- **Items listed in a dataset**
+===+

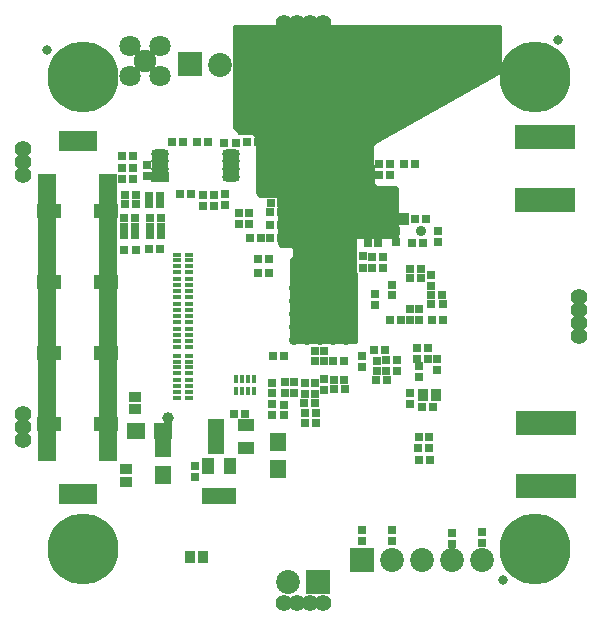
<source format=gbs>
%FSLAX34Y34*%
G04 Gerber Fmt 3.4, Leading zero omitted, Abs format*
G04 (created by PCBNEW (2013-10-29 BZR 4389)-product) date 1/27/2015 10:36:27 PM*
%MOIN*%
G01*
G70*
G90*
G04 APERTURE LIST*
%ADD10C,0.005906*%
%ADD11C,0.031496*%
%ADD12R,0.063200X0.031700*%
%ADD13R,0.078900X0.047500*%
%ADD14R,0.129800X0.070700*%
%ADD15R,0.063300X0.031800*%
%ADD16C,0.055400*%
%ADD17C,0.035700*%
%ADD18C,0.039500*%
%ADD19R,0.055000X0.058800*%
%ADD20R,0.025300X0.027300*%
%ADD21R,0.027300X0.025300*%
%ADD22R,0.039200X0.035300*%
%ADD23R,0.035300X0.039200*%
%ADD24R,0.027300X0.027300*%
%ADD25R,0.058800X0.055000*%
%ADD26C,0.236500*%
%ADD27R,0.204900X0.078900*%
%ADD28C,0.071000*%
%ADD29C,0.075000*%
%ADD30C,0.079700*%
%ADD31C,0.067500*%
%ADD32R,0.079700X0.079700*%
%ADD33R,0.054300X0.042500*%
%ADD34R,0.042500X0.054300*%
%ADD35R,0.059400X0.033800*%
%ADD36O,0.059400X0.033800*%
%ADD37O,0.059400X0.033700*%
%ADD38O,0.027300X0.015500*%
%ADD39R,0.027300X0.015500*%
%ADD40O,0.015500X0.027300*%
%ADD41R,0.015500X0.027300*%
%ADD42C,0.010000*%
G04 APERTURE END LIST*
G54D10*
G54D11*
X65578Y-31011D03*
X63740Y-49007D03*
G54D12*
X48532Y-35636D03*
X48532Y-35832D03*
X48532Y-36029D03*
X48532Y-36226D03*
X48532Y-36422D03*
X50576Y-36422D03*
X50576Y-36226D03*
X50578Y-36029D03*
X50578Y-35832D03*
X50578Y-35636D03*
X48534Y-37009D03*
X48534Y-37207D03*
X48534Y-37404D03*
X48534Y-37599D03*
X48534Y-37797D03*
X48534Y-37994D03*
X48534Y-38189D03*
X48534Y-38387D03*
X48534Y-38586D03*
X48534Y-38782D03*
X50578Y-38782D03*
X50581Y-38584D03*
X50581Y-38387D03*
X50578Y-38189D03*
X50578Y-37994D03*
X50581Y-37796D03*
X50581Y-37599D03*
X50581Y-37402D03*
X50581Y-37206D03*
X50581Y-37009D03*
X50581Y-39371D03*
X50581Y-39567D03*
X50581Y-39764D03*
X50581Y-39961D03*
X50581Y-40157D03*
X50579Y-40356D03*
X50579Y-40551D03*
X50581Y-40749D03*
X50581Y-40946D03*
X50579Y-41144D03*
X48534Y-41144D03*
X48534Y-40947D03*
X48534Y-40749D03*
X48534Y-40551D03*
X48534Y-40356D03*
X48534Y-40159D03*
X48534Y-39961D03*
X48534Y-39766D03*
X48534Y-39569D03*
X48534Y-39371D03*
X48530Y-41736D03*
X48530Y-41934D03*
X48530Y-42131D03*
X48530Y-42327D03*
X48530Y-42524D03*
X48530Y-42721D03*
X48530Y-42917D03*
X48530Y-43114D03*
X48530Y-43312D03*
X48530Y-43509D03*
X50578Y-44099D03*
X50578Y-44296D03*
X50578Y-44492D03*
X50576Y-44689D03*
X50576Y-44886D03*
G54D13*
X50498Y-39079D03*
X48610Y-39079D03*
X48610Y-41441D03*
X50498Y-41441D03*
X48610Y-36716D03*
X50498Y-36716D03*
X50498Y-43804D03*
G54D14*
X49554Y-34374D03*
X49554Y-46140D03*
G54D13*
X48610Y-43804D03*
G54D12*
X48532Y-44886D03*
G54D15*
X48531Y-44689D03*
G54D12*
X48532Y-44492D03*
X48532Y-44296D03*
X48532Y-44099D03*
X50576Y-43509D03*
X50577Y-43311D03*
X50577Y-43114D03*
X50576Y-42917D03*
X50576Y-42721D03*
X50577Y-42523D03*
X50577Y-42327D03*
X50577Y-42130D03*
X50577Y-41933D03*
X50577Y-41736D03*
G54D16*
X47725Y-34630D03*
X47725Y-35063D03*
X47725Y-35496D03*
X47725Y-44335D03*
X47725Y-43902D03*
X47725Y-43469D03*
X66268Y-39571D03*
X66268Y-40004D03*
X66268Y-40437D03*
X66268Y-40870D03*
G54D17*
X58299Y-40354D03*
X58299Y-39921D03*
X58082Y-40138D03*
X58515Y-40138D03*
X61011Y-37386D03*
X58732Y-40354D03*
X57866Y-40354D03*
X57433Y-40354D03*
X57000Y-40354D03*
X56783Y-40571D03*
X57216Y-40571D03*
X57653Y-40571D03*
X58082Y-40571D03*
X58515Y-40571D03*
X58515Y-41004D03*
X58082Y-41004D03*
X57653Y-41004D03*
X57216Y-41004D03*
X56783Y-41004D03*
X57000Y-40787D03*
X57433Y-40787D03*
X58299Y-40787D03*
X57866Y-40787D03*
X58732Y-40787D03*
X58732Y-39921D03*
X57866Y-39921D03*
X57433Y-39921D03*
X57000Y-39921D03*
X56783Y-40138D03*
X57216Y-40138D03*
X57653Y-40138D03*
X58515Y-39705D03*
X58082Y-39705D03*
X57653Y-39705D03*
X57216Y-39705D03*
X56783Y-39705D03*
X57000Y-39488D03*
X57433Y-39488D03*
X58299Y-39488D03*
X57866Y-39488D03*
X58732Y-39488D03*
X58732Y-39055D03*
X57866Y-39055D03*
X58299Y-39055D03*
X57433Y-39055D03*
X57000Y-39055D03*
X56783Y-39272D03*
X57216Y-39272D03*
X57653Y-39272D03*
X58082Y-39272D03*
X58515Y-39272D03*
G54D18*
X52586Y-43621D03*
G54D19*
X52390Y-44611D03*
X52390Y-45515D03*
X56248Y-44414D03*
X56248Y-45318D03*
G54D20*
X53906Y-34410D03*
X53536Y-34410D03*
X51512Y-36189D03*
X51142Y-36189D03*
X61279Y-44618D03*
X60909Y-44618D03*
X53331Y-36146D03*
X52961Y-36146D03*
G54D21*
X51886Y-35189D03*
X51886Y-35559D03*
G54D20*
X51402Y-35638D03*
X51032Y-35638D03*
X51488Y-38008D03*
X51118Y-38008D03*
G54D21*
X53740Y-36166D03*
X53740Y-36536D03*
G54D20*
X51512Y-36461D03*
X51142Y-36461D03*
X51476Y-37232D03*
X51106Y-37232D03*
X51969Y-37240D03*
X52339Y-37240D03*
X51941Y-36197D03*
X52311Y-36197D03*
G54D21*
X54110Y-36543D03*
X54110Y-36173D03*
G54D20*
X51945Y-37992D03*
X52315Y-37992D03*
X53079Y-34410D03*
X52709Y-34410D03*
G54D21*
X54457Y-36146D03*
X54457Y-36516D03*
G54D20*
X51480Y-37508D03*
X51110Y-37508D03*
X54453Y-34433D03*
X54823Y-34433D03*
G54D21*
X59606Y-35130D03*
X59606Y-35500D03*
X59961Y-35130D03*
X59961Y-35500D03*
X59039Y-47713D03*
X59039Y-47343D03*
X60047Y-47721D03*
X60047Y-47351D03*
X62036Y-47807D03*
X62036Y-47437D03*
X63051Y-47776D03*
X63051Y-47406D03*
X56484Y-42792D03*
X56484Y-42422D03*
G54D20*
X58087Y-42642D03*
X58457Y-42642D03*
X55658Y-37614D03*
X55288Y-37614D03*
G54D21*
X55284Y-36764D03*
X55284Y-37134D03*
G54D20*
X59382Y-38228D03*
X59752Y-38228D03*
X59488Y-42347D03*
X59858Y-42347D03*
X59831Y-42044D03*
X60201Y-42044D03*
X61713Y-39500D03*
X61343Y-39500D03*
X59382Y-38610D03*
X59752Y-38610D03*
G54D21*
X60638Y-39984D03*
X60638Y-40354D03*
G54D20*
X59969Y-40355D03*
X60339Y-40355D03*
X61358Y-40351D03*
X61728Y-40351D03*
G54D21*
X61551Y-41642D03*
X61551Y-42012D03*
X56764Y-42421D03*
X56764Y-42791D03*
G54D20*
X60697Y-37768D03*
X61067Y-37768D03*
X51965Y-36953D03*
X52335Y-36953D03*
G54D21*
X60646Y-42760D03*
X60646Y-43130D03*
G54D20*
X61398Y-43256D03*
X61028Y-43256D03*
X60795Y-36981D03*
X61165Y-36981D03*
G54D21*
X61571Y-37756D03*
X61571Y-37386D03*
X57768Y-42685D03*
X57768Y-42315D03*
G54D20*
X61721Y-39799D03*
X61351Y-39799D03*
X55941Y-38776D03*
X55571Y-38776D03*
G54D21*
X56051Y-43146D03*
X56051Y-43516D03*
G54D20*
X51410Y-34890D03*
X51040Y-34890D03*
X51040Y-35280D03*
X51410Y-35280D03*
X52339Y-37512D03*
X51969Y-37512D03*
X51476Y-36957D03*
X51106Y-36957D03*
X51941Y-36469D03*
X52311Y-36469D03*
X57484Y-43122D03*
X57114Y-43122D03*
G54D21*
X57465Y-42449D03*
X57465Y-42819D03*
G54D22*
X51473Y-43325D03*
X51473Y-42895D03*
G54D23*
X60440Y-36984D03*
X60010Y-36984D03*
X53309Y-48228D03*
X53739Y-48228D03*
X61073Y-42847D03*
X61503Y-42847D03*
G54D22*
X51169Y-45305D03*
X51169Y-45735D03*
G54D24*
X61228Y-41626D03*
X61228Y-41272D03*
X60949Y-40346D03*
X60949Y-39992D03*
X60878Y-41626D03*
X60878Y-41272D03*
X60634Y-38634D03*
X60988Y-38634D03*
X56437Y-41545D03*
X56083Y-41545D03*
X60634Y-38945D03*
X60988Y-38945D03*
X56047Y-42426D03*
X56047Y-42780D03*
X55130Y-43477D03*
X54776Y-43477D03*
X57500Y-43783D03*
X57146Y-43783D03*
X55981Y-37610D03*
X56335Y-37610D03*
X57500Y-43453D03*
X57146Y-43453D03*
X57150Y-42445D03*
X57150Y-42799D03*
X55209Y-34425D03*
X55563Y-34425D03*
X60445Y-35130D03*
X60799Y-35130D03*
X61279Y-44259D03*
X60925Y-44259D03*
X61287Y-45011D03*
X60933Y-45011D03*
X59539Y-42047D03*
X59539Y-41693D03*
X54949Y-37126D03*
X54949Y-36772D03*
X57768Y-41721D03*
X57768Y-41367D03*
X57484Y-41717D03*
X57484Y-41363D03*
X59476Y-39843D03*
X59476Y-39489D03*
X55929Y-38299D03*
X55575Y-38299D03*
X56437Y-43166D03*
X56437Y-43520D03*
X59067Y-38217D03*
X58713Y-38217D03*
X59075Y-38595D03*
X58721Y-38595D03*
X61343Y-39209D03*
X61343Y-38855D03*
X60039Y-39169D03*
X60039Y-39523D03*
X59035Y-41899D03*
X59035Y-41545D03*
X60162Y-37732D03*
X60162Y-37378D03*
X60205Y-41685D03*
X59851Y-41685D03*
X60941Y-41890D03*
X60941Y-42244D03*
X55981Y-37169D03*
X56335Y-37169D03*
X55977Y-36756D03*
X56331Y-36756D03*
X55988Y-36453D03*
X56342Y-36453D03*
X59236Y-37780D03*
X59236Y-37426D03*
X59579Y-37780D03*
X59579Y-37426D03*
X58087Y-42339D03*
X58441Y-42339D03*
X58079Y-41717D03*
X58433Y-41717D03*
X53469Y-45225D03*
X53469Y-45579D03*
X59445Y-41343D03*
X59799Y-41343D03*
G54D25*
X52409Y-44044D03*
X51505Y-44044D03*
G54D26*
X49752Y-32228D03*
X64791Y-32228D03*
X64791Y-47975D03*
X49752Y-47975D03*
G54D16*
X56426Y-49768D03*
X56859Y-49768D03*
X57292Y-49768D03*
X57726Y-49768D03*
X56425Y-30437D03*
X56858Y-30437D03*
X57291Y-30437D03*
X57725Y-30437D03*
G54D27*
X65161Y-45867D03*
X65161Y-43763D03*
X65145Y-36350D03*
X65145Y-34246D03*
G54D28*
X51299Y-32217D03*
X52299Y-32217D03*
X52299Y-31217D03*
X51299Y-31217D03*
G54D29*
X51799Y-31717D03*
G54D30*
X58307Y-31834D03*
X57307Y-31834D03*
G54D31*
X56307Y-31834D03*
G54D30*
X55307Y-31834D03*
G54D32*
X53307Y-31814D03*
G54D30*
X54307Y-31834D03*
G54D32*
X57576Y-49079D03*
G54D30*
X56576Y-49079D03*
G54D33*
X54184Y-44603D03*
X54184Y-43853D03*
X55184Y-44603D03*
X54184Y-44228D03*
X55184Y-43853D03*
G54D34*
X54646Y-46200D03*
X53896Y-46200D03*
X54646Y-45200D03*
X54271Y-46200D03*
X53896Y-45200D03*
G54D35*
X52291Y-35567D03*
G54D36*
X52291Y-35311D03*
X52291Y-35055D03*
X52291Y-34799D03*
G54D37*
X54654Y-35567D03*
G54D36*
X54654Y-35311D03*
X54654Y-35055D03*
X54654Y-34799D03*
G54D30*
X63314Y-31834D03*
X62314Y-31834D03*
X61314Y-31834D03*
G54D32*
X59314Y-31814D03*
G54D30*
X60314Y-31834D03*
X63043Y-48350D03*
X62043Y-48350D03*
X61043Y-48350D03*
G54D32*
X59043Y-48330D03*
G54D30*
X60043Y-48350D03*
G54D38*
X53256Y-38752D03*
X53256Y-38555D03*
X53256Y-38162D03*
X52862Y-38162D03*
G54D39*
X52862Y-38752D03*
G54D38*
X53256Y-38359D03*
X52862Y-38359D03*
X52862Y-38555D03*
X53256Y-39567D03*
X53256Y-39370D03*
X53256Y-38977D03*
X52862Y-38977D03*
G54D39*
X52862Y-39567D03*
G54D38*
X53256Y-39174D03*
X52862Y-39174D03*
X52862Y-39370D03*
X53256Y-40402D03*
X53256Y-40205D03*
X53256Y-39812D03*
X52862Y-39812D03*
G54D39*
X52862Y-40402D03*
G54D38*
X53256Y-40009D03*
X52862Y-40009D03*
X52862Y-40205D03*
X53256Y-41236D03*
X53256Y-41039D03*
X53256Y-40646D03*
X52862Y-40646D03*
G54D39*
X52862Y-41236D03*
G54D38*
X53256Y-40843D03*
X52862Y-40843D03*
X52862Y-41039D03*
X53256Y-42122D03*
X53256Y-41925D03*
X53256Y-41532D03*
X52862Y-41532D03*
G54D39*
X52862Y-42122D03*
G54D38*
X53256Y-41729D03*
X52862Y-41729D03*
X52862Y-41925D03*
X53256Y-42941D03*
X53256Y-42744D03*
X53256Y-42351D03*
X52862Y-42351D03*
G54D39*
X52862Y-42941D03*
G54D38*
X53256Y-42548D03*
X52862Y-42548D03*
X52862Y-42744D03*
G54D40*
X55425Y-42319D03*
X55228Y-42319D03*
X54835Y-42319D03*
X54835Y-42713D03*
G54D41*
X55425Y-42713D03*
G54D40*
X55032Y-42319D03*
X55032Y-42713D03*
X55228Y-42713D03*
G54D11*
X48535Y-31342D03*
G54D10*
G36*
X63623Y-32084D02*
X59536Y-34369D01*
X59386Y-34519D01*
X59395Y-35783D01*
X59497Y-35897D01*
X60139Y-35897D01*
X60198Y-35933D01*
X60198Y-37560D01*
X58812Y-37560D01*
X58812Y-38759D01*
X58848Y-38799D01*
X58848Y-41092D01*
X56664Y-41092D01*
X56664Y-38326D01*
X56654Y-38326D01*
X56759Y-38221D01*
X56759Y-37956D01*
X56666Y-37864D01*
X56348Y-37864D01*
X56282Y-37794D01*
X56282Y-36298D01*
X56205Y-36222D01*
X55650Y-36222D01*
X55541Y-36113D01*
X55537Y-34251D01*
X55395Y-34104D01*
X54949Y-34104D01*
X54771Y-33924D01*
X54777Y-30554D01*
X63623Y-30554D01*
X63623Y-32084D01*
X63623Y-32084D01*
G37*
G54D42*
X63623Y-32084D02*
X59536Y-34369D01*
X59386Y-34519D01*
X59395Y-35783D01*
X59497Y-35897D01*
X60139Y-35897D01*
X60198Y-35933D01*
X60198Y-37560D01*
X58812Y-37560D01*
X58812Y-38759D01*
X58848Y-38799D01*
X58848Y-41092D01*
X56664Y-41092D01*
X56664Y-38326D01*
X56654Y-38326D01*
X56759Y-38221D01*
X56759Y-37956D01*
X56666Y-37864D01*
X56348Y-37864D01*
X56282Y-37794D01*
X56282Y-36298D01*
X56205Y-36222D01*
X55650Y-36222D01*
X55541Y-36113D01*
X55537Y-34251D01*
X55395Y-34104D01*
X54949Y-34104D01*
X54771Y-33924D01*
X54777Y-30554D01*
X63623Y-30554D01*
X63623Y-32084D01*
M02*

</source>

+===+

Going through the entries above, count the lines that include "format" and state only the result.

- **Result for this exercise**
2